Corriere della Sera, 9 settembre 2026
Nostalgici del terrore. Stiamone alla larga
«Oggi più che mai il soldato di Gesù Cristo dev’essere soldato d’Italia (…). Ci illumini questo Spirito Santo le vie di nuove vittorie e ci dia la forza (…) di effettuare i destini di gloria che Dio ha assegnato alla nostra razza». Chi è senza peccato scagli la prima pietra, dice Gesù nel Vangelo di Giovanni. Pure noi abbiamo avuto cappellani militari fanatici come don Reginaldo Giuliani, autore di quella frase ripresa in Per Cristo e per la Patria edito da Salani nel ’37 e morto in un assalto in Eritrea, dice la motivazione della medaglia d’oro, urlando: «Dobbiamo vincere, il Duce vuole così».

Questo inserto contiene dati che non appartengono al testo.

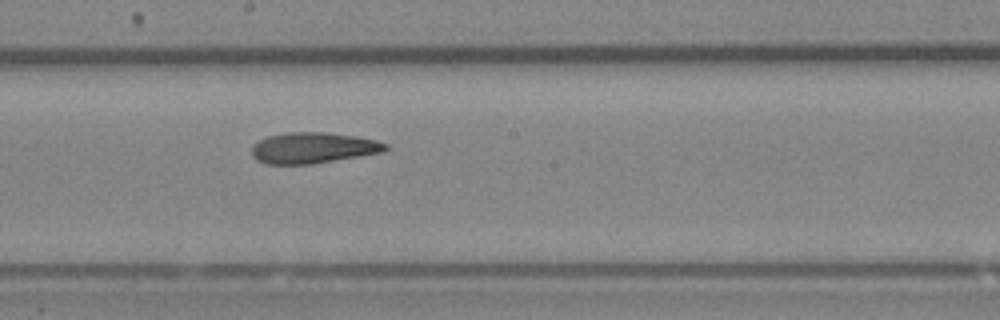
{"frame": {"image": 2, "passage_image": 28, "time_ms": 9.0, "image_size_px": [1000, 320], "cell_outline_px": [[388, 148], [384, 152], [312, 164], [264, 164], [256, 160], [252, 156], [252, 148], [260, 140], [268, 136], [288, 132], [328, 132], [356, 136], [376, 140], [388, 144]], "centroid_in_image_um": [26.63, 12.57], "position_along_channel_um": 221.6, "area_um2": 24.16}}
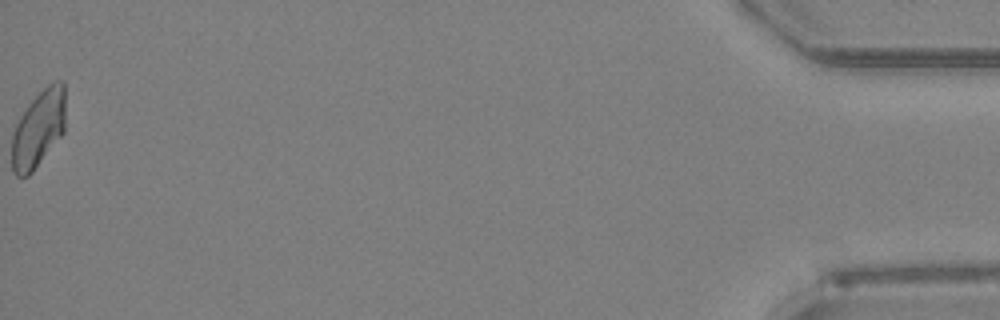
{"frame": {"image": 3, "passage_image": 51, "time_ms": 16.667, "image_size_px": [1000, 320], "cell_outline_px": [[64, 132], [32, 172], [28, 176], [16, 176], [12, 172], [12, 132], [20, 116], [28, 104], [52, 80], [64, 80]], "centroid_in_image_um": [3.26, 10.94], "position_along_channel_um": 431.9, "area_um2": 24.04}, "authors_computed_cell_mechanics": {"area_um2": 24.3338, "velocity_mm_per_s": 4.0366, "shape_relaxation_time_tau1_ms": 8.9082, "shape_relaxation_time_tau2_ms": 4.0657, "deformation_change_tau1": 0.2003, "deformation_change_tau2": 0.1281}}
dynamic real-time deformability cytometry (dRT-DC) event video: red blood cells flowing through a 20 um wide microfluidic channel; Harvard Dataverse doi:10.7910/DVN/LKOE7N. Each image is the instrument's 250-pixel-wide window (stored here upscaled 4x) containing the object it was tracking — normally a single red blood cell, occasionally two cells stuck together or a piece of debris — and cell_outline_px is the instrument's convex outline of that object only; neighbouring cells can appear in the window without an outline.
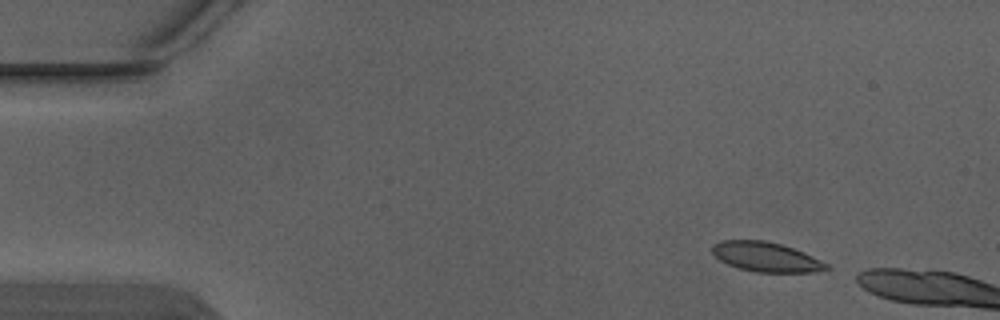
{"species": "Egyptian fruit bat (a non-hibernating species)", "species_latin": "Rousettus aegyptiacus", "temperature_condition": "warm", "stored_images_in_passage": 2, "camera_frame_rate_fps": 3000, "um_per_image_px": 0.085, "animal": {"sex": "male"}, "frame": {"image": 1, "passage_image": 1, "time_ms": 0.0, "image_size_px": [1000, 320], "cell_outline_px": [[832, 268], [812, 272], [756, 272], [740, 268], [728, 264], [720, 260], [712, 252], [712, 244], [720, 240], [764, 240], [780, 244], [804, 252], [828, 264]], "centroid_in_image_um": [65.1, 21.83], "position_along_channel_um": 19.9, "area_um2": 19.59}}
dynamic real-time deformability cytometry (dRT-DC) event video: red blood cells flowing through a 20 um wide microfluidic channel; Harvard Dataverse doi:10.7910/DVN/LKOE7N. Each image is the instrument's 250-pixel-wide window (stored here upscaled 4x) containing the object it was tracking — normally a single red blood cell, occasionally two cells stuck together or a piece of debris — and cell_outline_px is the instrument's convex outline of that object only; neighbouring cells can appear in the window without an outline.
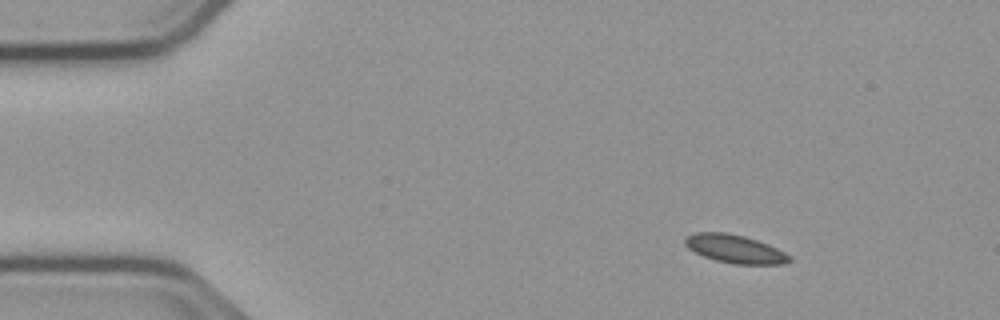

Altri tempi. Lontanissimi, grazie al cielo, dalla chiesa di Francesco o Leone. A maggior ragione gela il sangue il video dei funerali nella chiesa di San Luca Apostolo a Belgrado del macellaio di Srebrenica Ratko Mladic celebrati da Porfirije, il patriarca della Chiesa ortodossa serba. Quei funerali dicono infatti che per troppi cetnici fanatici, che irrompevano nei villaggi levando le tre dita della mano destra nel segno della Santissima Trinità ortodossa e si lasciavano dietro spaventose scie di sangue, il tempo si è fermato. Ed è rimasto quello del monaco Gavrilo Maricćche fu promosso archimandrita del monastero di Privina Glava, in Vojvodina, dopo essere stato ripreso in un video in cui benediva le squadracce degli Scorpioni serbi («erano lì a difendere un loro diritto») che stavano per fucilare alla schiena 11 civili bosniaci. Del vescovo di Tuzla Vasilije Kacavenda che in un video del 13 luglio 1995 celebrò il più feroce massacro della guerra in Bosnia felicitandosi con gli assassini: «Esprimete loro la mia gratitudine per aver liberato l’antica città serba dagli infedeli. Srebrenica torna a essere serba». Del patriarca Pavle, la massima autorità religiosa degli ortodossi negli anni della guerra civile che donò un’icona autografata di San Niccolò al famigerato Željko Ražnatovic, «la tigre Arkan». Del vescovo Lukijan di Osijek-Dalj-Baranja che visitò il Centro di addestramento delle «Tigri» e diede loro la benedizione e fino all’ultimo appoggiò Radovan Karadžic, il teorico della liquidazione dei bosniaci che si spinse a urlare «Dio è serbo!». I nostalgici voglio restare fedeli a quegli anni maledetti e a quei fanatici che giuravano di essere una razza superiore perché avevano «il femore più lungo d’Europa»? Stiano alla larga, dalla nostra Europa.